29

217 22 5
                                    

-Harry, pani Smith do mnie dzwoniła. Martwiła się, bo wyszedłeś nagle od niej z gabinetu i chciała dokończyć z tobą rozmowę – zaczepiła mnie mama w salonie.

-Nie mam zamiaru z nią rozmawiać. Możesz jej to przekazać – powiedziałem, nie odwracając wzroku od telewizora.

-A możesz mi powiedzieć o czym z nią  rozmawiałeś? Masz jakieś problemy w szkole, tak?

-Wiesz – udałem zaskoczonego. - Czas najwyższy, żeby się skapnąć. Wow, mamo. Ile to minęło? A tak, pieprzone dwa lata! – krzyknąłem.

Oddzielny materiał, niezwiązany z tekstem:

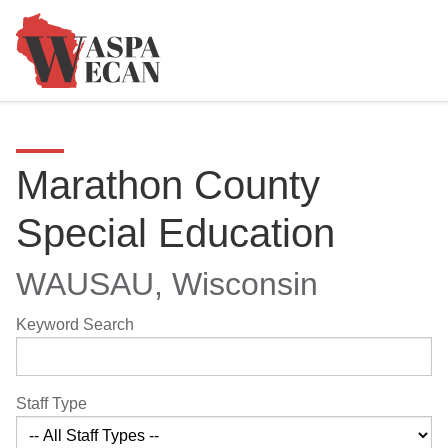
Marathon County
Special Education
WAUSAU, Wisconsin
Keyword Search
Staff Type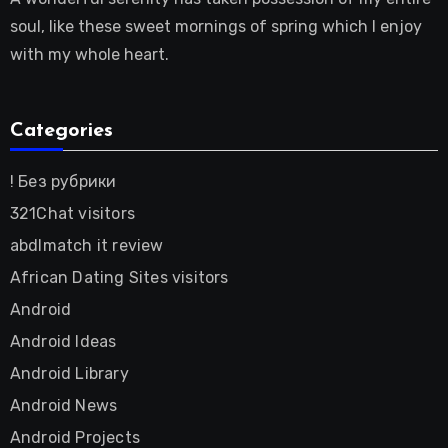
soul, like these sweet mornings of spring which I enjoy
with my whole heart.
Categories
! Без рубрики
321Chat visitors
abdlmatch it review
African Dating Sites visitors
Android
Android Ideas
Android Library
Android News
Android Projects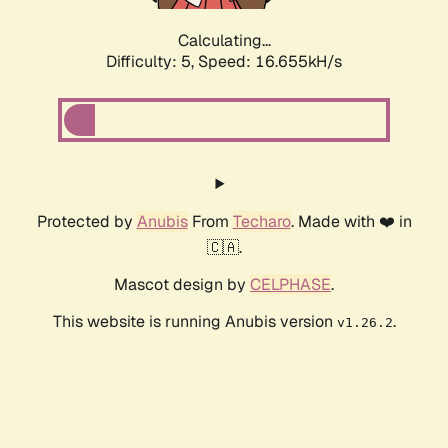
Calculating...
Difficulty: 5,
Speed: 16.655kH/s
Protected by
Anubis
From
Techaro
. Made with ❤️ in
🇨🇦.
Mascot design by
CELPHASE
.
This website is running Anubis version
.
v1.26.2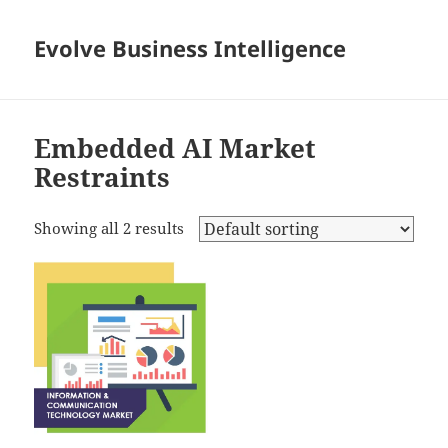
Evolve Business Intelligence
Embedded AI Market
Restraints
Showing all 2 results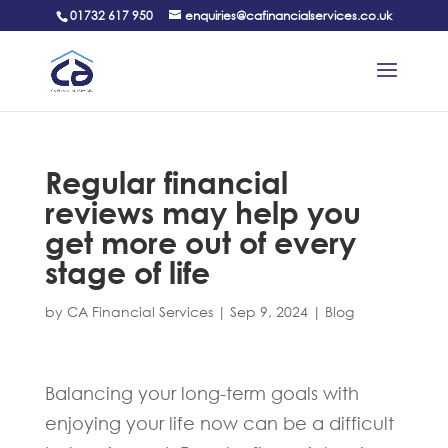
01732 617 950
enquiries@cafinancialservices.co.uk
Regular financial
reviews may help you
get more out of every
stage of life
by
CA Financial Services
|
Sep 9, 2024
|
Blog
Balancing your long-term goals with
enjoying your life now can be a difficult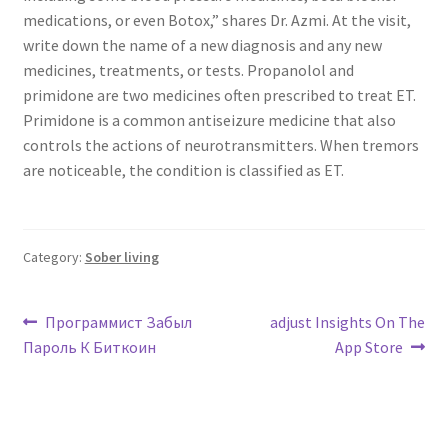
medications, or even Botox,” shares Dr. Azmi. At the visit,
write down the name of a new diagnosis and any new
medicines, treatments, or tests. Propanolol and
primidone are two medicines often prescribed to treat ET.
Primidone is a common antiseizure medicine that also
controls the actions of neurotransmitters. When tremors
are noticeable, the condition is classified as ET.
Category:
Sober living
Post
Previous
Next
Программист Забыл
‎adjust Insights On The
post:
post:
Пароль К Биткоин
App Store
navigation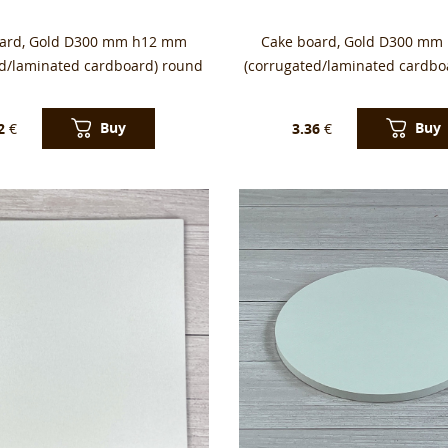
oard, Gold D300 mm h12 mm
Cake board, Gold D300 mm
ed/laminated cardboard) round
(corrugated/laminated cardbo
Buy
Buy
2
€
3.36
€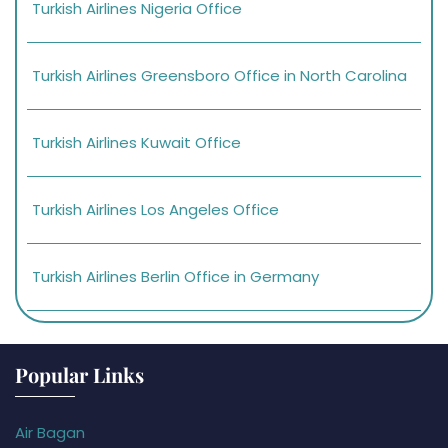
Turkish Airlines Nigeria Office
Turkish Airlines Greensboro Office in North Carolina
Turkish Airlines Kuwait Office
Turkish Airlines Los Angeles Office
Turkish Airlines Berlin Office in Germany
Popular Links
Air Bagan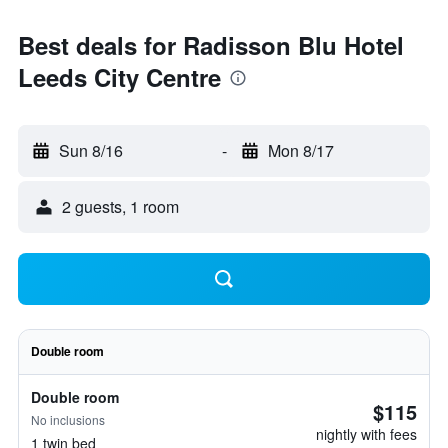
Best deals for Radisson Blu Hotel
Leeds City Centre
Sun 8/16
-
Mon 8/17
2 guests, 1 room
Double room
Double room
$115
No inclusions
nightly with fees
1 twin bed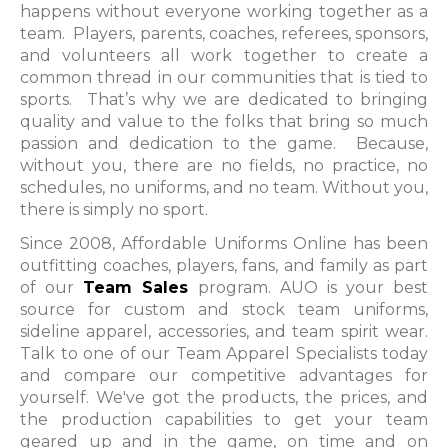
happens without everyone working together as a
team. Players, parents, coaches, referees, sponsors,
and volunteers all work together to create a
common thread in our communities that is tied to
sports. That’s why we are dedicated to bringing
quality and value to the folks that bring so much
passion and dedication to the game. Because,
without you, there are no fields, no practice, no
schedules, no uniforms, and no team. Without you,
there is simply no sport.
Since 2008, Affordable Uniforms Online has been
outfitting coaches, players, fans, and family as part
of our
Team Sales
program. AUO is your best
source for custom and stock team uniforms,
sideline apparel, accessories, and team spirit wear.
Talk to one of our Team Apparel Specialists today
and compare our competitive advantages for
yourself. We've got the products, the prices, and
the production capabilities to get your team
geared up and in the game, on time and on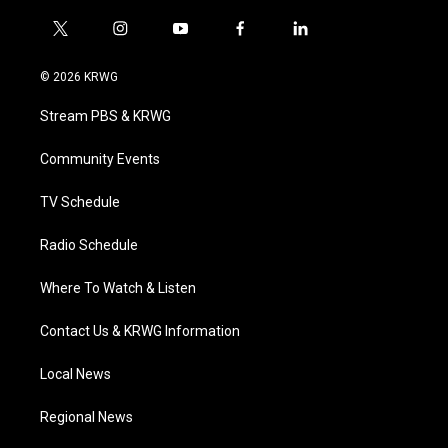
t
i
y
f
l
w
n
o
a
i
i
s
u
c
n
© 2026 KRWG
t
t
t
e
k
t
a
u
b
e
Stream PBS & KRWG
e
g
b
o
d
r
r
e
o
i
a
k
n
Community Events
m
TV Schedule
Radio Schedule
Where To Watch & Listen
Contact Us & KRWG Information
Local News
Regional News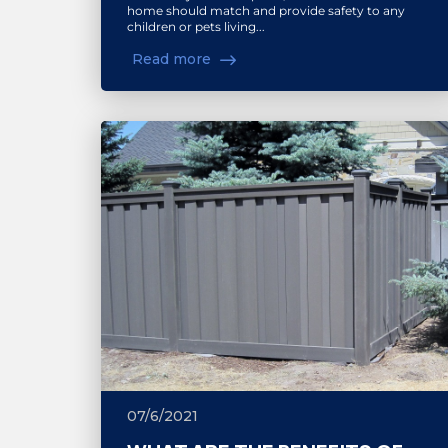
home should match and provide safety to any
children or pets living...
Read more
07/6/2021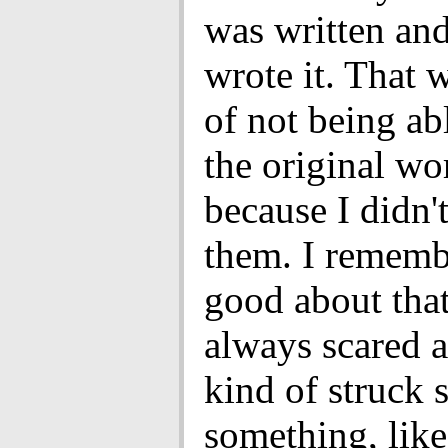
was written and
wrote it. That 
of not being ab
the original wo
because I didn'
them. I rememb
good about that
always scared 
kind of struck 
something, li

-Przestań na mnie krzyczeć – zamknęła oczy. – Jest z tobą coraz gorzej. Martwię się o ciebie, Harry. Nie chcę, żebyś był krzywdzony. Proszę, nie denerwuj się i powiedz mi wszystko co masz do powiedzenia. A wiem, że masz dużo.

-Nie – powiedziałem, krzyżując ręce.

-Proszę – szepnęła.

-Przez dwa lata, a nawet więcej, byłem obiektem kpin i szkolnym pośmiewiskiem. Nigdy nie zapytałaś mnie, czy wszystko u mnie dobrze, czy nie mam problemów, cały czas Harry to, Harry tamto, ucz się, ucz się, idź tam, o jejku, jakiego mam grzecznego i spokojnego synusia, napewno jest bezproblemowy. Gówno prawda. Jestem chodzącym śmiechem i każdy ci to przyzna. Wiecznie tylko, że gej, że pedał, że frajer, że zboczeniec. Myślisz, że było mi łatwo? Myślisz, że to takie fajne? Widzisz, czasem bycie takim jakim byłem nie popłaca. Nie miałem wsparcia. Nikt mi nie mówił chociaż tego hej, nie martw się. Nawet nie zdajesz sobie sprawy, jak bardzo siebie nienawidzę i brzydzę. Chciałem nieraz popełnić samobójstwo, ale jestem pieprzonym tchórzem. Więc postanowiłem, że koniec dawnego Harry'ego. Jest teraz nowy i nikt mi nie będzie mówił jaki mam być. Nie, już nie –powiedziałem i wyszedłem z domu, zostawiając ją w totalnym szoku.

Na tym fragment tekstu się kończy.